01 -
Grab a large mixing bowl and toss in your panko breadcrumbs, Parmesan, chopped sage, onion powder, garlic powder, salt, and pepper. Give everything a good stir. Now add your ground turkey and beaten egg, then gently mix until everything just comes together. The key here is not to overwork the meat or you'll end up with tough meatballs.
02 -
Scoop out portions of the mixture and roll them into about 18 small meatballs, each roughly 1 1/2 inches across. Set them on a baking sheet or plate lined with parchment paper while you heat up your pan.
03 -
Pour 2 tablespoons of olive oil into a large sauté pan or deep skillet and warm it over medium heat. Once the oil is shimmering, carefully add your meatballs.

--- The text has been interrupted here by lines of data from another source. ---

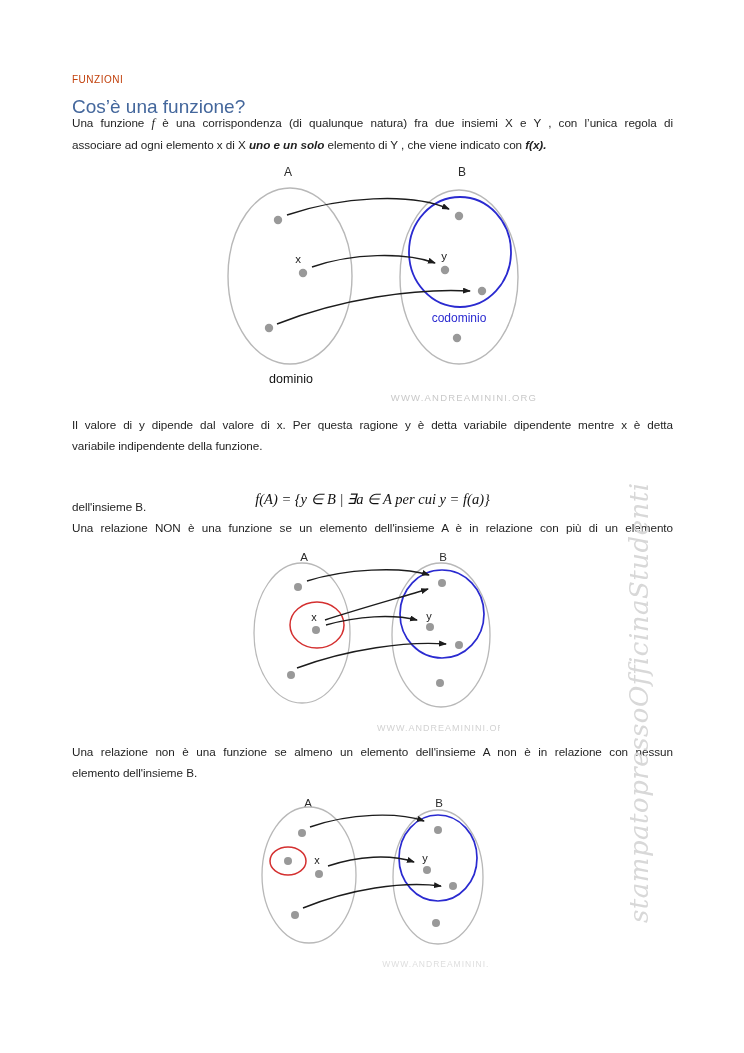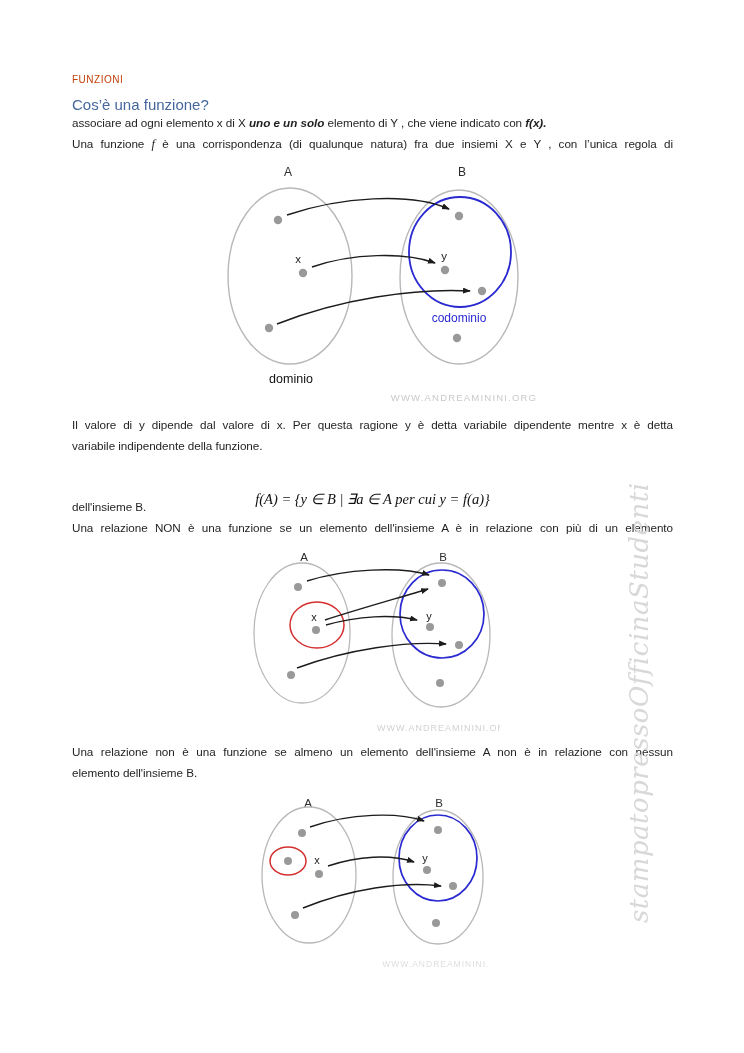"Cos’è una funzione?" .h-sub { font-size: 15px -> 19px }
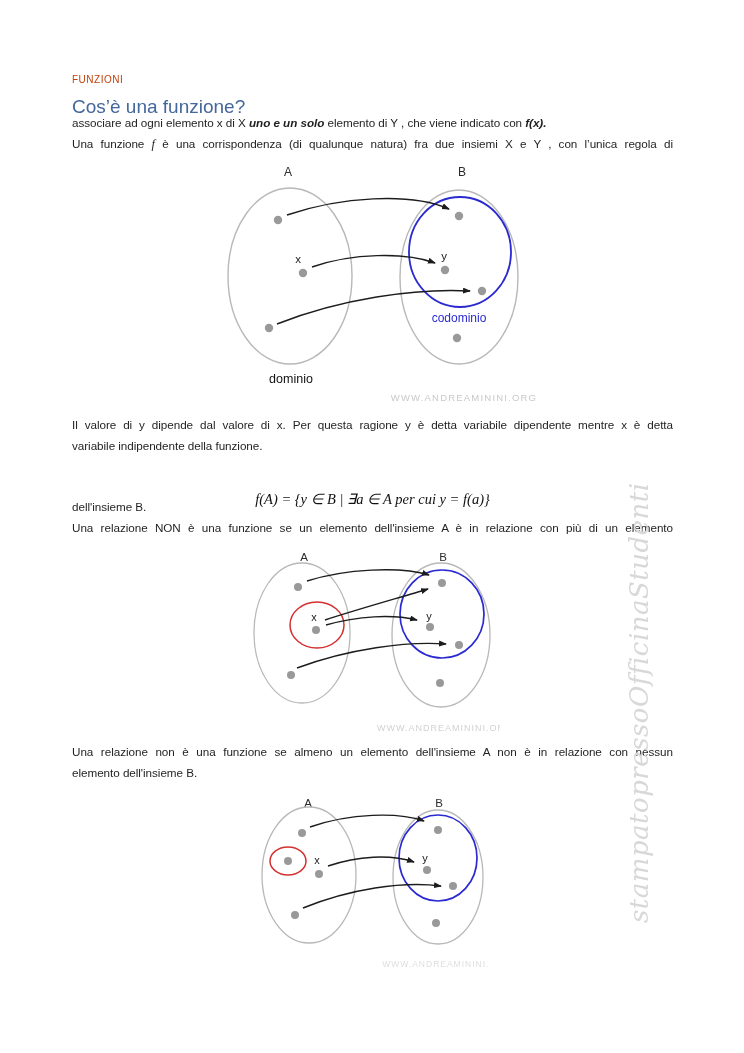"associare ad ogni elemento x" span.line { order: before "Una funzione f è una" -> after "Una funzione f è una" }
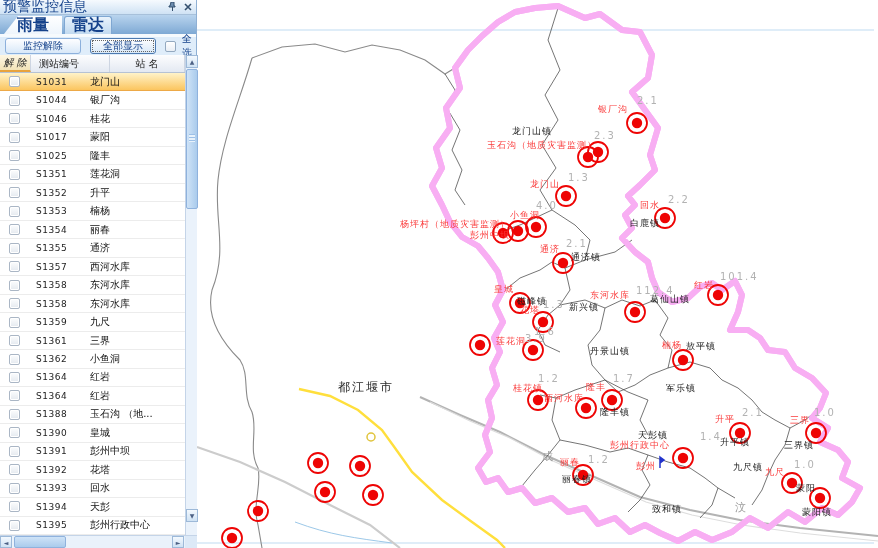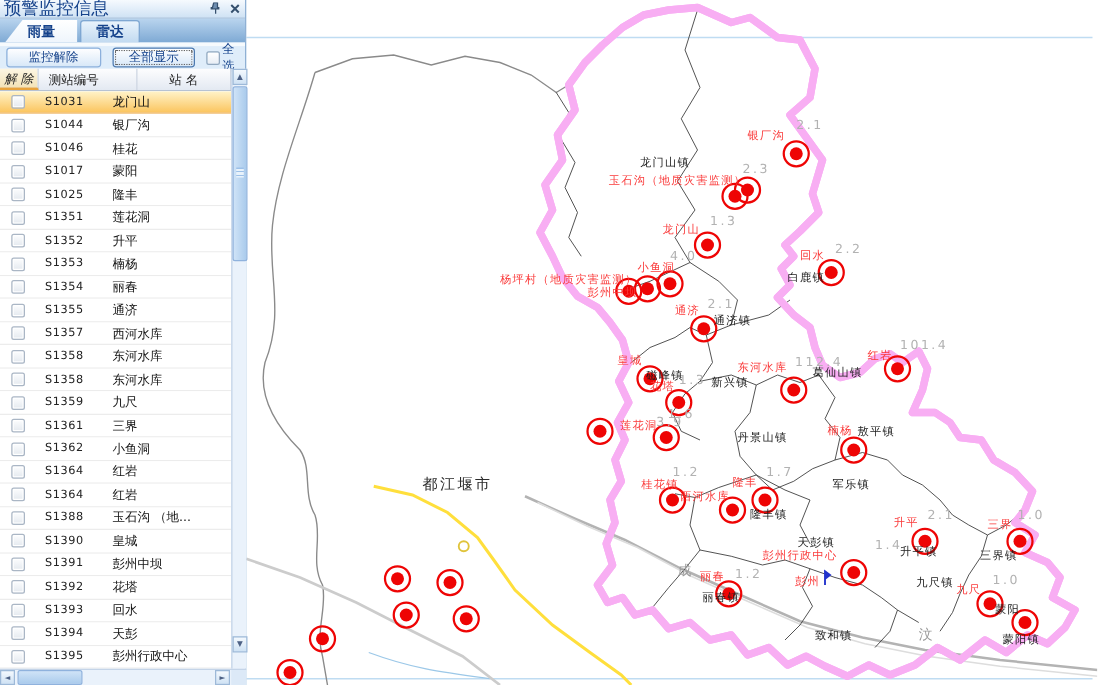"雨量" .tab { font-size: 11px -> 16px }
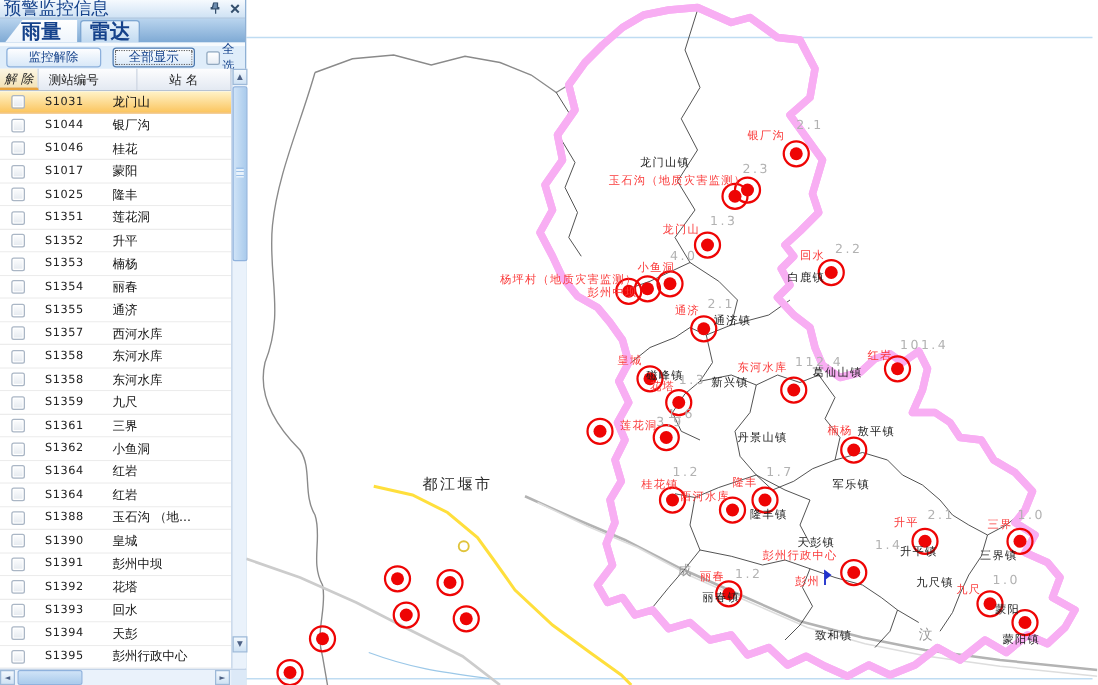"全选" #selall-label { text-align: none -> center }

Let them cook for 8 to 10 minutes, turning them occasionally so they get golden brown on all sides and cook through completely. Transfer the finished meatballs to a clean plate and cover them loosely to keep warm.
04 -
Using the same pan with all those lovely drippings (add a touch more oil if it looks dry), toss in your diced onion. Cook it until it softens and smells amazing, about 6 minutes. Add the minced garlic in the last minute and stir it around.
05 -
Add your dry orzo to the pan and stir it around in the hot oil, letting the pasta toast for a minute or two. This brings out a wonderful nutty flavor.
06 -
Pour in the vegetable broth along with the salt, pepper, and nutmeg. Turn up the heat to bring everything to a gentle boil. Once it's bubbling, cover the pan, lower the heat, and let it simmer until the orzo is tender but still has a slight bite, around 13 to 15 minutes.
07 -
Take off the lid and stir in your pumpkin puree, heavy cream, and Parmesan cheese. Keep cooking without the lid, stirring frequently, until the mixture becomes thick and luxuriously creamy, about 2 to 3 more minutes. Taste it and add more salt if needed.
08 -
Nestle those beautiful meatballs back into the skillet with the orzo. Top everything with extra Parmesan and a few cracks of black pepper. If you're feeling fancy, scatter some crispy fried sage leaves on top for an extra layer of fall flavor.